Наша команда обычно состоит из трех водолазов, которые непосредственно ныряют, и еще двоих людей, которые нас страхуют. У нас есть специальный водолазный колокол, в котором мы погружаемся и в который мы возвращаемся, если что-то пойдет не так. Например, если нарушится поступление кислорода в шлем. Мы открыли кормовой люк, и я попал в отсек подлодки. Конечно же, это огромная подлодка. Где-то через сто метров я увидел нижний люк и подплыл к нему, мы стали работать с ним.
— Почему эту работу не могли выполнить российские военные или спасатели?
— Мы использовали для погружения глубоководный радиоуправляемый аппарат, он был ближайший к месту трагедии в Баренцевом море. Министерство обороны Норвегии предоставило его российской стороне. Оператором этого судна была наша компания, и она отбирала только тех людей, которые подходили для выполнения этих работ. А таких специалистов не так много, и я один из них.

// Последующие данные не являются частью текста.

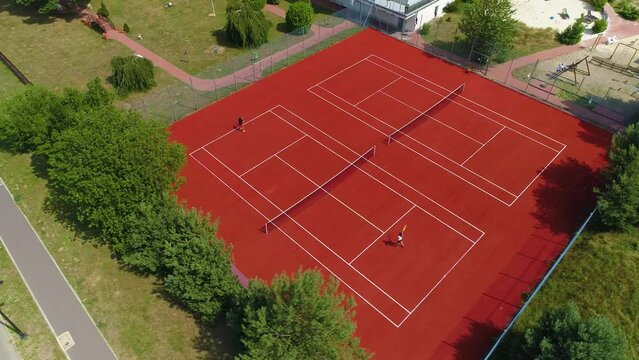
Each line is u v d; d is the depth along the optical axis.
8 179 35.75
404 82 44.59
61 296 27.83
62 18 54.47
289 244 30.69
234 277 25.97
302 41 50.22
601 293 27.14
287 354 19.84
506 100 42.19
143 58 43.47
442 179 34.97
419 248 30.33
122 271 29.11
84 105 36.00
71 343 25.58
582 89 43.09
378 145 37.84
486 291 27.98
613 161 31.30
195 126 39.78
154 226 26.61
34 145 37.78
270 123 40.06
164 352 25.20
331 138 38.59
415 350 25.39
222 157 36.94
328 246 30.55
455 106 41.62
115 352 25.22
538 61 46.78
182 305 27.28
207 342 25.55
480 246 30.44
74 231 31.64
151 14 55.12
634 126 32.91
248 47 49.34
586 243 30.11
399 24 51.75
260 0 53.25
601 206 29.66
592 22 52.69
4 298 27.72
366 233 31.27
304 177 35.28
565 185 34.41
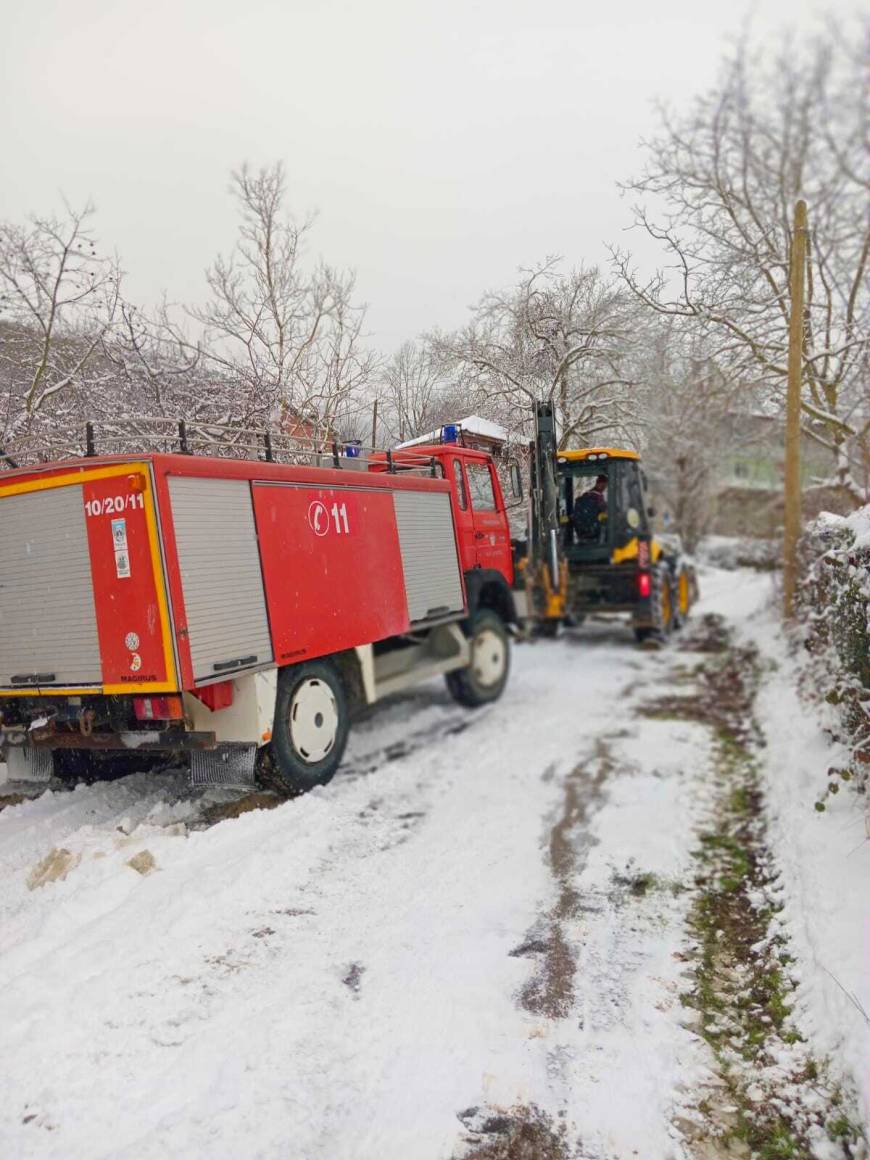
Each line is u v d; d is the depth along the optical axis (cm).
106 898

Плюс, военные водолазы практически нигде не проходят такую подготовку. Лишь очень немногие военные отрабатывают длительные погружения на большую глубину. Большинство таких специалистов, те, кто так зарабатывают на жизнь, заняты в нефтегазовой сфере. Я знаю, что у российского флота есть - или во всяком случае были тогда – возможности для организации глубоководных погружений. У них было много специализированного оборудования, но я не уверен, что были, например, автономные дыхательные аппараты, с которыми ныряем мы.

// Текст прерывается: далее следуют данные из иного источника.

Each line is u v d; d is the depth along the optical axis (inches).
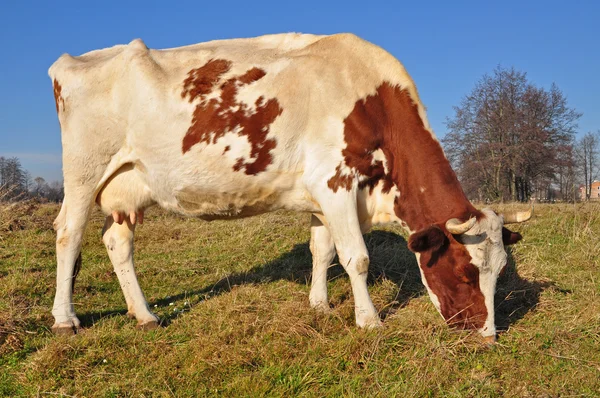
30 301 211.8
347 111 182.5
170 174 194.5
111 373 149.9
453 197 180.2
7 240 321.1
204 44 211.5
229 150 186.2
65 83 199.2
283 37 204.4
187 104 188.4
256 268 263.7
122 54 196.7
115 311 210.7
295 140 184.5
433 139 186.7
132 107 193.0
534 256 246.1
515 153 1378.0
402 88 188.1
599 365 147.4
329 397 133.5
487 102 1425.9
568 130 1449.3
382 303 196.4
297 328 167.2
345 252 181.2
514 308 193.9
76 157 197.9
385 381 138.8
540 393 133.5
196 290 235.6
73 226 197.3
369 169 185.5
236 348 156.2
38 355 159.8
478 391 134.0
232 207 199.0
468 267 168.1
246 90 185.9
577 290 205.6
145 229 346.3
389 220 195.3
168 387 139.3
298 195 192.7
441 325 168.6
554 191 1530.5
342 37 195.6
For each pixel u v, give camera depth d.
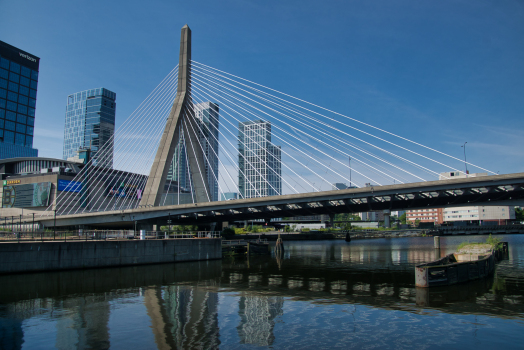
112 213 69.88
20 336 17.27
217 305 23.58
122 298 25.89
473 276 32.75
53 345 16.06
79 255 42.28
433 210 193.25
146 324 19.12
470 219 171.50
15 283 32.59
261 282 33.62
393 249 79.81
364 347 15.65
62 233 51.62
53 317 20.62
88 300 25.20
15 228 69.62
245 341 16.38
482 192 47.41
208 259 57.12
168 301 24.84
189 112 74.38
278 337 16.95
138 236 58.03
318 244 108.12
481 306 22.72
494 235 136.50
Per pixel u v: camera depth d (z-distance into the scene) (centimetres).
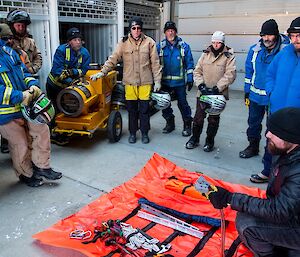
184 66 438
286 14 693
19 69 279
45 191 299
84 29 641
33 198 287
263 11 718
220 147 419
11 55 274
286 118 160
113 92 446
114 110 429
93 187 309
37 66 395
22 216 260
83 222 248
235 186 296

— Почему Россия не сразу согласилась принять иностранную помощь? Взрыв на "Курске" произошел 12 августа, вы прибыли на место только 20-го. Владимир Путин уверял, что российский флот располагает всем необходимым.
— Ответ, скорее всего, – военная тайна. Очевидно, что у военных держав бывают секреты. Я думаю, что все это случилось в то время, когда в России многое менялось. Возможно, несколькими годами раньше или позже что-то происходило бы по-другому.
Что касается возможностей Северного флота выполнять такие работы, в случае таких инцидентов, я уверен, что сегодня это им полностью под силу. После таких происшествий все военно-морские силы переосмысливают то, как осуществлять спасение подводных лодок. Не только российский Военно-морской флот, но и ВМС США тоже. И теперь [после "Курска"] по всему миру работают системы, проводятся тренировки – и страны НАТО отрабатывают такие сценарии вместе с российским Северным флотом. Так что за 20 лет многое изменилось. Тогда, на мой взгляд, ресурсы были, но не было подготовки, умения правильно их использовать.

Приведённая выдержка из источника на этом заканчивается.